LAWS(PVC)-1928-11-26

DONEPUDI SUBRAMANYAM Vs. NUNE NARASIMHAM

Decided On November 14, 1928
DONEPUDI SUBRAMANYAM Appellant
V/S
NUNE NARASIMHAM Respondents

JUDGEMENT

(1.) This Letters Patent Appeal is against the judgment of Phillips, J., in Second Appeal dismissing the plaintiff's suit.

(2.) The 1 defendant held a decree against defendants 2 to 4. In execution of that decree he applied for attachment of certain properties. The attachment was ordered on 22nd June, 1915 and was effected on 25 June, 1915. Between these dates on 24 June, 1915 an insolvency petition was presented by defendants 2 and 3. An adjudication followed on 16 December, 1915. Plaintiff, alleging a sale of these properties to him by defendants 2 to 4 on 11 March, 1915, had filed a. claim petition against the attachment on 28 July, 1915. That was allowed on 8 November, 1915. On 31 March, 1916 1 defendant sued to set aside the order on the claim petition making the plaintiff and the insolvents parties but not joining the Official Receiver. His suit failed in the Trial Court, but he succeeded in the District Court on appeal, and a Second Appeal to the High Court was dismissed. The plaintiff then in 1920 brought the present suit to declare the decree of the District Court void because incompetent. His grounds are two : first, that the valuation of the 1 defendant's suit was beyond the jurisdiction of the District Court in appeal, and secondly, that the 1 defendant's suit was within the mischief of Section 16 (2) (b) of the Provincial Insolvency Act (III of 1907) which was then in force and that since leave of the Insolvency Court had not been obtained neither the District Munsif's Court nor the District Court had jurisdiction to entertain the suit. Plaintiff lost in the Original Court, won in the Appellate Court, lost again before Phillips, J., and now appeals.

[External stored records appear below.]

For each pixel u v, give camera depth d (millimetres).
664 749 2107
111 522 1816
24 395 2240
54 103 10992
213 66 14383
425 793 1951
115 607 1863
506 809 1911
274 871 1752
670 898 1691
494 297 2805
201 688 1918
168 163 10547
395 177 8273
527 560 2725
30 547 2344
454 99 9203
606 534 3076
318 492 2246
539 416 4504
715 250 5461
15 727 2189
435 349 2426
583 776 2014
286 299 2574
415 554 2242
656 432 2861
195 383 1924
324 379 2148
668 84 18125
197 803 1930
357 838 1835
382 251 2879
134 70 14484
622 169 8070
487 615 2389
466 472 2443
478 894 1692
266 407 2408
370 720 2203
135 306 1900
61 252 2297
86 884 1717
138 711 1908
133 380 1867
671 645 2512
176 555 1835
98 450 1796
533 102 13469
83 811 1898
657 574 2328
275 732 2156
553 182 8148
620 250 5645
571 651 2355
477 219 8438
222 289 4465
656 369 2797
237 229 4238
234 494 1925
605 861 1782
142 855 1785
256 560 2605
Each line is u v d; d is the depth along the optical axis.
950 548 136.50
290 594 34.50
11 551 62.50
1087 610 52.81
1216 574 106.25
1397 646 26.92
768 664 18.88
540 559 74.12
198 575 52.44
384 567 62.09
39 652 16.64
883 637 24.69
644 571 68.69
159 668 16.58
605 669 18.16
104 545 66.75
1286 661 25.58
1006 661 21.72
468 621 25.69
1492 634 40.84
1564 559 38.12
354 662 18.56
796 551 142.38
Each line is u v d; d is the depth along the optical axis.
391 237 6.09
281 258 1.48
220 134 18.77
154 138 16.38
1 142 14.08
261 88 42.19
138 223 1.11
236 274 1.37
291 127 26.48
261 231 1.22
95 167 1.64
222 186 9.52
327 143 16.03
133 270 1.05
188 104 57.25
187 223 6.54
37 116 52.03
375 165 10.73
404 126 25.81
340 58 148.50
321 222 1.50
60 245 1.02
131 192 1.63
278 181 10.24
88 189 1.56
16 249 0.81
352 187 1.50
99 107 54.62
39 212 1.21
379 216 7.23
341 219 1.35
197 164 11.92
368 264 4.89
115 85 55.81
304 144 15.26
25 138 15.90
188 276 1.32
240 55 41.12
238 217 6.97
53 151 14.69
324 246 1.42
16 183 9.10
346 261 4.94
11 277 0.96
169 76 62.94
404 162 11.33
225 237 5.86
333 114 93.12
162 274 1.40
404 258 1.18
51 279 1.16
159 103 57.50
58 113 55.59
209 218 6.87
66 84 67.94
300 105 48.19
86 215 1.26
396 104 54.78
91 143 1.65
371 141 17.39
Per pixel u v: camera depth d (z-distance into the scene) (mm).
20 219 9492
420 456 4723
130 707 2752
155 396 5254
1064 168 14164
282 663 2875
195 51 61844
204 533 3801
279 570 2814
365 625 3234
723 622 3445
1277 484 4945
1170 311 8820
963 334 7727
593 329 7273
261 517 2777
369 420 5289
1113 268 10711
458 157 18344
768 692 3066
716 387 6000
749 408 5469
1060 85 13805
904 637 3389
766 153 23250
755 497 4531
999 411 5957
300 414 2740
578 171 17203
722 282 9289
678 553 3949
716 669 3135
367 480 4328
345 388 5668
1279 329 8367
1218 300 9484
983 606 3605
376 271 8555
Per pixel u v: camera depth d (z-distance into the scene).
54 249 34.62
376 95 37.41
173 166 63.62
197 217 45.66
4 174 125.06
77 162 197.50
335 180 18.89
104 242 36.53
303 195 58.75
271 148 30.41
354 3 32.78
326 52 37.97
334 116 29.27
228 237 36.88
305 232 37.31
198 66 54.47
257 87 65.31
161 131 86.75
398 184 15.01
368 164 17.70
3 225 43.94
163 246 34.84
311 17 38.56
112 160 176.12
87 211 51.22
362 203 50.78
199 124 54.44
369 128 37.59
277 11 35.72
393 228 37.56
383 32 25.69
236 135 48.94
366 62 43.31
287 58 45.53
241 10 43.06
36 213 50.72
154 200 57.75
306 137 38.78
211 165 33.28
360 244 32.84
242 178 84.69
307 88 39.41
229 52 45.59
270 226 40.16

(3.) The first ground of attack on 1 defendant's suit seems to me without substance. No doubt in that suit the value of the decree which 1 defendant was seeking to execute against the property declared to be the plaintiff's was over Rs. 5,000, but the value of the property itself was said to be Rs. 4,000. The valuation of the appeal was clearly the value not of the decree but of the property sought to be recovered to satisfy the debt. The District Court therefore had jurisdiction. In any case it is clearly a matter which cannot now be urged in a collateral proceeding. No objection was taken before the District Court at the time of hearing of the appeal. Therefore under Section 1,1 of the Suits Valuation Act, the objection could not be taken in appeal from the District Court. A fortiori, it cannot be taken in a collateral proceeding.